• _Saved data entries_:
┌────────

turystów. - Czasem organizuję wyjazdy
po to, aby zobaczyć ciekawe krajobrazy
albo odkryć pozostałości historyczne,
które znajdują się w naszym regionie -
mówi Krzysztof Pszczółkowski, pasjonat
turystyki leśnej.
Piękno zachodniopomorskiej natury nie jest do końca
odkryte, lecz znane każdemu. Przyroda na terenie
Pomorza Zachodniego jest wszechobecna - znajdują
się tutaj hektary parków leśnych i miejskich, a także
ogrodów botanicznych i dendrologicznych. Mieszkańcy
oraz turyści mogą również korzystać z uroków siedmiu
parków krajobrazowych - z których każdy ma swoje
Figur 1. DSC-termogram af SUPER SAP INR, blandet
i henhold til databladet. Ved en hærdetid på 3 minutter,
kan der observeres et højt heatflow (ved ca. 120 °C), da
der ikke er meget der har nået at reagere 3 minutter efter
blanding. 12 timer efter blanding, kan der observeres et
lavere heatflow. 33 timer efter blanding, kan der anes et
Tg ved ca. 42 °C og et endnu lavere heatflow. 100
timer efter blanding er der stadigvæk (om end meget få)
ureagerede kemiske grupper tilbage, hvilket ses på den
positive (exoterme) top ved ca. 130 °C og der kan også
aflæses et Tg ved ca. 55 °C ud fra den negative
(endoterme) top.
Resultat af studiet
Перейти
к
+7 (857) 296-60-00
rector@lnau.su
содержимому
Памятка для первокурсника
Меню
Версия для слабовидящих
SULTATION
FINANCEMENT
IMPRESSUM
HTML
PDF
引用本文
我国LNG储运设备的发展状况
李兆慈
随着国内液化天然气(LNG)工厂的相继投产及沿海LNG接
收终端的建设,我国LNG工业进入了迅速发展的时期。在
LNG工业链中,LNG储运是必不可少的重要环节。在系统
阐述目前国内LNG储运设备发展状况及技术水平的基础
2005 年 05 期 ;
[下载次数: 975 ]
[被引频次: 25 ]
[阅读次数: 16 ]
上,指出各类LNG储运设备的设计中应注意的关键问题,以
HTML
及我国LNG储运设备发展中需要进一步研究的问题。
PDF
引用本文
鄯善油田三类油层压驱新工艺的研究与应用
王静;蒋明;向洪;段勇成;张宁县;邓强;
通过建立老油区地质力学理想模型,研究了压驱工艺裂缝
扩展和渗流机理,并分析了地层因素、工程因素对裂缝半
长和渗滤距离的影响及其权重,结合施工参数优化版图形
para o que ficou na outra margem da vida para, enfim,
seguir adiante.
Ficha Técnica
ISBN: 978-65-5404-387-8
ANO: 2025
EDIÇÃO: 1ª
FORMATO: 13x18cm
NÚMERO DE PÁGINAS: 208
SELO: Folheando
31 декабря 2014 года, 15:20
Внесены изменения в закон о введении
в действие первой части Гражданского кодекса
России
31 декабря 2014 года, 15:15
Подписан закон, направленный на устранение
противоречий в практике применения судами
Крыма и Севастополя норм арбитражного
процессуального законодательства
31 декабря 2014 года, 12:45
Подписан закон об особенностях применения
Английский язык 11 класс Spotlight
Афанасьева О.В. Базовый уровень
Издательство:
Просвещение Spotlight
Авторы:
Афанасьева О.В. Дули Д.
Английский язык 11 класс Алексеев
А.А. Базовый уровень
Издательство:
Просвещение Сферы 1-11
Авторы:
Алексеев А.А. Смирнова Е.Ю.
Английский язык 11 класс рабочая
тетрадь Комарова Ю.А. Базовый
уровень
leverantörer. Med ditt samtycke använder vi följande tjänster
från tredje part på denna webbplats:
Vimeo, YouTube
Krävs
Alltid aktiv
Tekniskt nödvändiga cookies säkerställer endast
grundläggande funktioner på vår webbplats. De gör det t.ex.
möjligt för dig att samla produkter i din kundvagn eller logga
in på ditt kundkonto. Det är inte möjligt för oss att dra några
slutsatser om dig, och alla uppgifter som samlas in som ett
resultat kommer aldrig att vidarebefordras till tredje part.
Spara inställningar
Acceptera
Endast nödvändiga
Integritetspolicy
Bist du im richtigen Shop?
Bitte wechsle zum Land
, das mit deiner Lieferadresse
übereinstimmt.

└────────
┌────────

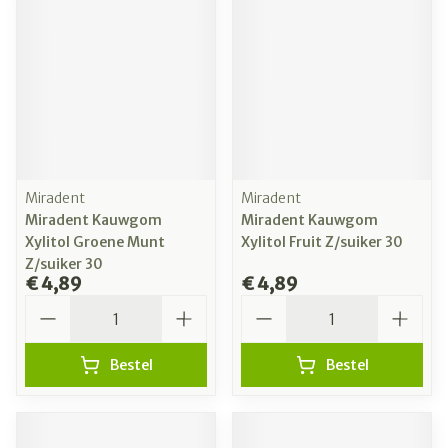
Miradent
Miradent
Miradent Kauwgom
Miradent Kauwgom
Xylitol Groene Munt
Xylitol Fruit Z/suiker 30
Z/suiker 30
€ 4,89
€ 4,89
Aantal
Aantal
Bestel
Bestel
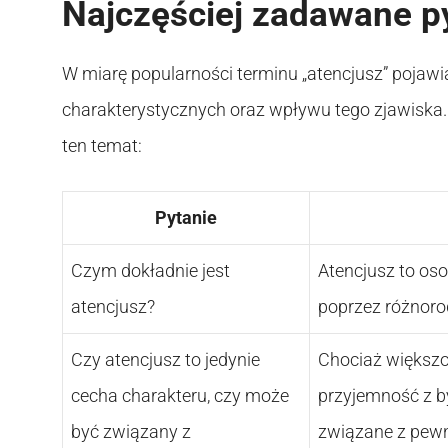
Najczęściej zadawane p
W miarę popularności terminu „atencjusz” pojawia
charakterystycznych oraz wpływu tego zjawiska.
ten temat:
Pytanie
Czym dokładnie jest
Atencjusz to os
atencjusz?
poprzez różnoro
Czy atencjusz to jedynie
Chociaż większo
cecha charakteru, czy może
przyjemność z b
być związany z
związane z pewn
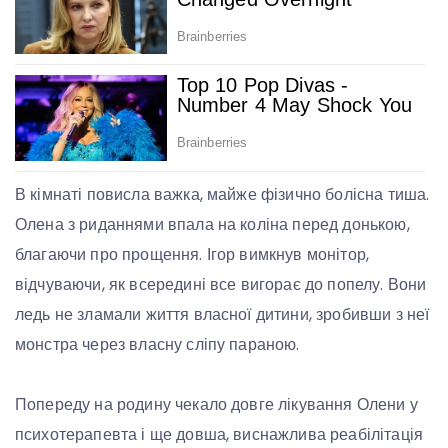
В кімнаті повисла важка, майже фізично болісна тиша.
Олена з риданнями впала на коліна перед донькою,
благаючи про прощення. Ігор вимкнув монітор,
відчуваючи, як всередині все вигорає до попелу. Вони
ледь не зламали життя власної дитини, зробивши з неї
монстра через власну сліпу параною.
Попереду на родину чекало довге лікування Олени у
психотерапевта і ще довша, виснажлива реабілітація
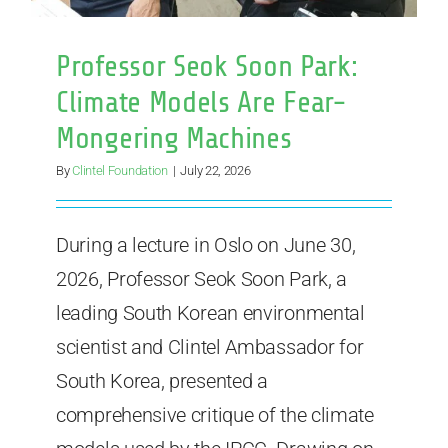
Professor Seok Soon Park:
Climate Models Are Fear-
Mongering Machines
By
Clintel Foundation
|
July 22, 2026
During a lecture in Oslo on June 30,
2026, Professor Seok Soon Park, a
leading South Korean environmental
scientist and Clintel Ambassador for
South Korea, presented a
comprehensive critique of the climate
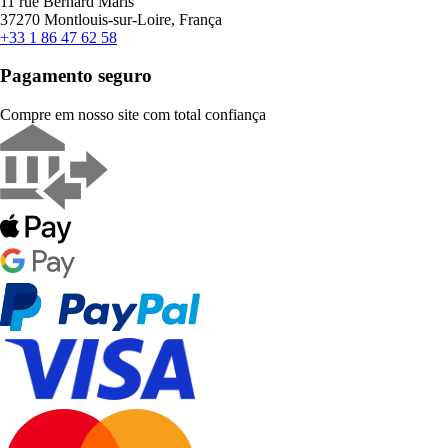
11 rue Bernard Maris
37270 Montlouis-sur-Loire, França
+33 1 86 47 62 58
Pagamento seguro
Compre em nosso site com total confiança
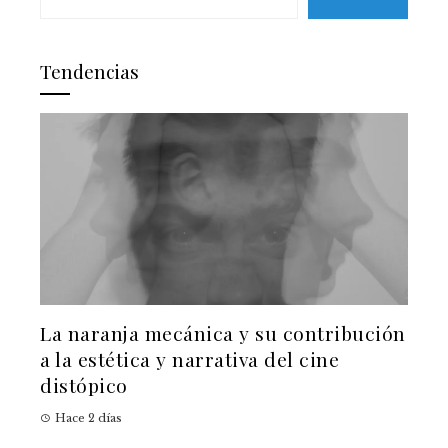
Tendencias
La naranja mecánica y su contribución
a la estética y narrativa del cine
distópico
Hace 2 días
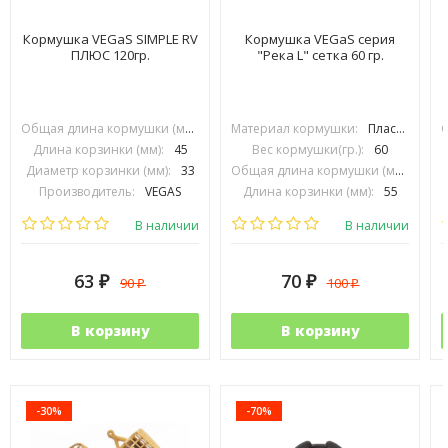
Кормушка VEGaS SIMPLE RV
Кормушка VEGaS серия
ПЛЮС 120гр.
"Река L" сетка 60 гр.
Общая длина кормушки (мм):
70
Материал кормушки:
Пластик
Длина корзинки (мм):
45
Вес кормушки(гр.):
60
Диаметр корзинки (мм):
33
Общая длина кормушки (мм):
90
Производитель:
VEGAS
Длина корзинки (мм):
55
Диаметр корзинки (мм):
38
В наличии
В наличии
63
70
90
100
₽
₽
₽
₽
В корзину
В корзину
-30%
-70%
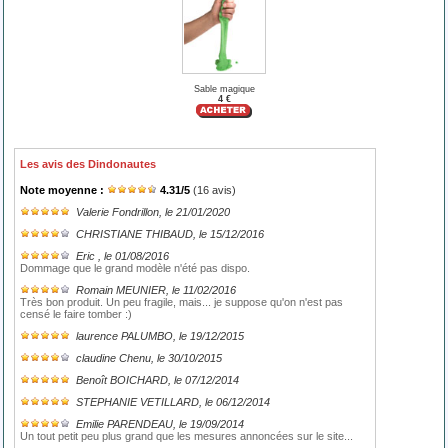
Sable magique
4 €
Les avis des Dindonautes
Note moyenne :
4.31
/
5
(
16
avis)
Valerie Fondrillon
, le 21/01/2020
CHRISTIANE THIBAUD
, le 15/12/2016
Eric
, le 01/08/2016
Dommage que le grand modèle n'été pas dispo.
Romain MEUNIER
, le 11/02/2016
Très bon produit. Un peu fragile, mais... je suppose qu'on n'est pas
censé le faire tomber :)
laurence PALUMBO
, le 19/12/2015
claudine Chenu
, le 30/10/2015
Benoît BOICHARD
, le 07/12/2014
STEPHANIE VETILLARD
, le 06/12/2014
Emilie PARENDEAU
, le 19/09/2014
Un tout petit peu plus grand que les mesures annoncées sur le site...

└────────
┌────────

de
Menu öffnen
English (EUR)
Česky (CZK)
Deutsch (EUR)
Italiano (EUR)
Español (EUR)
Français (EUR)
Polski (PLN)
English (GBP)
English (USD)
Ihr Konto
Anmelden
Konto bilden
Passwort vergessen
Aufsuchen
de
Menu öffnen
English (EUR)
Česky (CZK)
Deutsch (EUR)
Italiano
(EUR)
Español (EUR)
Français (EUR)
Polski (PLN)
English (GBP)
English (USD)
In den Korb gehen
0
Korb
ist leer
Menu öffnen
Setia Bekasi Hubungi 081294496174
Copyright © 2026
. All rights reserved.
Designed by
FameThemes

└────────

• _THE TASK_: From the data above, output only the lines between the line containing "Resultat af studiet" and the line containing "31 декабря 2014 года, 12:45", inclusive, exactly as written.

• _TASK SOLUTION_:
Resultat af studiet
Перейти
к
+7 (857) 296-60-00
rector@lnau.su
содержимому
Памятка для первокурсника
Меню
Версия для слабовидящих
SULTATION
FINANCEMENT
IMPRESSUM
HTML
PDF
引用本文
我国LNG储运设备的发展状况
李兆慈
随着国内液化天然气(LNG)工厂的相继投产及沿海LNG接
收终端的建设,我国LNG工业进入了迅速发展的时期。在
LNG工业链中,LNG储运是必不可少的重要环节。在系统
阐述目前国内LNG储运设备发展状况及技术水平的基础
2005 年 05 期 ;
[下载次数: 975 ]
[被引频次: 25 ]
[阅读次数: 16 ]
上,指出各类LNG储运设备的设计中应注意的关键问题,以
HTML
及我国LNG储运设备发展中需要进一步研究的问题。
PDF
引用本文
鄯善油田三类油层压驱新工艺的研究与应用
王静;蒋明;向洪;段勇成;张宁县;邓强;
通过建立老油区地质力学理想模型,研究了压驱工艺裂缝
扩展和渗流机理,并分析了地层因素、工程因素对裂缝半
长和渗滤距离的影响及其权重,结合施工参数优化版图形
para o que ficou na outra margem da vida para, enfim,
seguir adiante.
Ficha Técnica
ISBN: 978-65-5404-387-8
ANO: 2025
EDIÇÃO: 1ª
FORMATO: 13x18cm
NÚMERO DE PÁGINAS: 208
SELO: Folheando
31 декабря 2014 года, 15:20
Внесены изменения в закон о введении
в действие первой части Гражданского кодекса
России
31 декабря 2014 года, 15:15
Подписан закон, направленный на устранение
противоречий в практике применения судами
Крыма и Севастополя норм арбитражного
процессуального законодательства
31 декабря 2014 года, 12:45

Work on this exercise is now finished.